▶ **Work task**: The answer is to be all of the data below, reproduced exactly.

▶ **Data for processing**:
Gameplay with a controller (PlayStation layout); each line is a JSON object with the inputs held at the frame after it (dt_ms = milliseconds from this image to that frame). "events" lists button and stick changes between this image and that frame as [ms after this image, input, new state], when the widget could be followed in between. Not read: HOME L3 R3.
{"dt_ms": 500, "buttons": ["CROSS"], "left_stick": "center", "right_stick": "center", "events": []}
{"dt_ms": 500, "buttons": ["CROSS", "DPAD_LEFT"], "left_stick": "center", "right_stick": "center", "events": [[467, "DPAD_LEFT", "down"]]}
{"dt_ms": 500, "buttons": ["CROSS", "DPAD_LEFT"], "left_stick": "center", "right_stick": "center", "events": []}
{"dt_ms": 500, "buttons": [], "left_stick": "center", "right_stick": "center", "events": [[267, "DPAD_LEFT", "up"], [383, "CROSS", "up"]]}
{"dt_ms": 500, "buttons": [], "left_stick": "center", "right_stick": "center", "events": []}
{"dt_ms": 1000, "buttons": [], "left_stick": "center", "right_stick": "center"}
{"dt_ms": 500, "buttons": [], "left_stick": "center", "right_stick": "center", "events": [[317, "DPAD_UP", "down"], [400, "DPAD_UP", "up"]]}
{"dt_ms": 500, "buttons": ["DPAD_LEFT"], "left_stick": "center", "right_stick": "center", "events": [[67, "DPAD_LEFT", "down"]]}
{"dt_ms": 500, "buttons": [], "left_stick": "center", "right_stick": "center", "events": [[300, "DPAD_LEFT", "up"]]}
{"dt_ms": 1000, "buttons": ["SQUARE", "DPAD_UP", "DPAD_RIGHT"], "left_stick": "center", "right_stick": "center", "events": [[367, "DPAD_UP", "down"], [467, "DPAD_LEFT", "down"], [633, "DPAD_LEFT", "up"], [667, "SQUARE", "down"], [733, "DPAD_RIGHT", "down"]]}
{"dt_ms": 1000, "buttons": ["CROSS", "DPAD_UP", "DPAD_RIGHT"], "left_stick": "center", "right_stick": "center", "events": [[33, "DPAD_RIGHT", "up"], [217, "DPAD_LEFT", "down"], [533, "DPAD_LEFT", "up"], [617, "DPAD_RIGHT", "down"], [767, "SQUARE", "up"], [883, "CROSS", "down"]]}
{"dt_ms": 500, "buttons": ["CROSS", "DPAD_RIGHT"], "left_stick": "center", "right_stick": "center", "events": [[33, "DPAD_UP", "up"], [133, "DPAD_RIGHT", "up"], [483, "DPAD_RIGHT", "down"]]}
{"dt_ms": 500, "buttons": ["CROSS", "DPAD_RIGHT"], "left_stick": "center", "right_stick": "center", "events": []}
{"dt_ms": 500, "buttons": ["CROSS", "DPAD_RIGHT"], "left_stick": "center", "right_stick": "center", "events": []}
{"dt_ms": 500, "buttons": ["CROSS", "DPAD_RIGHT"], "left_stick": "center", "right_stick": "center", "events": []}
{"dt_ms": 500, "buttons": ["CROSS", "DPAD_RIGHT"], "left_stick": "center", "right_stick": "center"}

▶ **Solution to the exercise**:
Gameplay with a controller (PlayStation layout); each line is a JSON object with the inputs held at the frame after it (dt_ms = milliseconds from this image to that frame). "events" lists button and stick changes between this image and that frame as [ms after this image, input, new state], when the widget could be followed in between. Not read: HOME L3 R3.
{"dt_ms": 500, "buttons": ["CROSS"], "left_stick": "center", "right_stick": "center", "events": []}
{"dt_ms": 500, "buttons": ["CROSS", "DPAD_LEFT"], "left_stick": "center", "right_stick": "center", "events": [[467, "DPAD_LEFT", "down"]]}
{"dt_ms": 500, "buttons": ["CROSS", "DPAD_LEFT"], "left_stick": "center", "right_stick": "center", "events": []}
{"dt_ms": 500, "buttons": [], "left_stick": "center", "right_stick": "center", "events": [[267, "DPAD_LEFT", "up"], [383, "CROSS", "up"]]}
{"dt_ms": 500, "buttons": [], "left_stick": "center", "right_stick": "center", "events": []}
{"dt_ms": 1000, "buttons": [], "left_stick": "center", "right_stick": "center"}
{"dt_ms": 500, "buttons": [], "left_stick": "center", "right_stick": "center", "events": [[317, "DPAD_UP", "down"], [400, "DPAD_UP", "up"]]}
{"dt_ms": 500, "buttons": ["DPAD_LEFT"], "left_stick": "center", "right_stick": "center", "events": [[67, "DPAD_LEFT", "down"]]}
{"dt_ms": 500, "buttons": [], "left_stick": "center", "right_stick": "center", "events": [[300, "DPAD_LEFT", "up"]]}
{"dt_ms": 1000, "buttons": ["SQUARE", "DPAD_UP", "DPAD_RIGHT"], "left_stick": "center", "right_stick": "center", "events": [[367, "DPAD_UP", "down"], [467, "DPAD_LEFT", "down"], [633, "DPAD_LEFT", "up"], [667, "SQUARE", "down"], [733, "DPAD_RIGHT", "down"]]}
{"dt_ms": 1000, "buttons": ["CROSS", "DPAD_UP", "DPAD_RIGHT"], "left_stick": "center", "right_stick": "center", "events": [[33, "DPAD_RIGHT", "up"], [217, "DPAD_LEFT", "down"], [533, "DPAD_LEFT", "up"], [617, "DPAD_RIGHT", "down"], [767, "SQUARE", "up"], [883, "CROSS", "down"]]}
{"dt_ms": 500, "buttons": ["CROSS", "DPAD_RIGHT"], "left_stick": "center", "right_stick": "center", "events": [[33, "DPAD_UP", "up"], [133, "DPAD_RIGHT", "up"], [483, "DPAD_RIGHT", "down"]]}
{"dt_ms": 500, "buttons": ["CROSS", "DPAD_RIGHT"], "left_stick": "center", "right_stick": "center", "events": []}
{"dt_ms": 500, "buttons": ["CROSS", "DPAD_RIGHT"], "left_stick": "center", "right_stick": "center", "events": []}
{"dt_ms": 500, "buttons": ["CROSS", "DPAD_RIGHT"], "left_stick": "center", "right_stick": "center", "events": []}
{"dt_ms": 500, "buttons": ["CROSS", "DPAD_RIGHT"], "left_stick": "center", "right_stick": "center"}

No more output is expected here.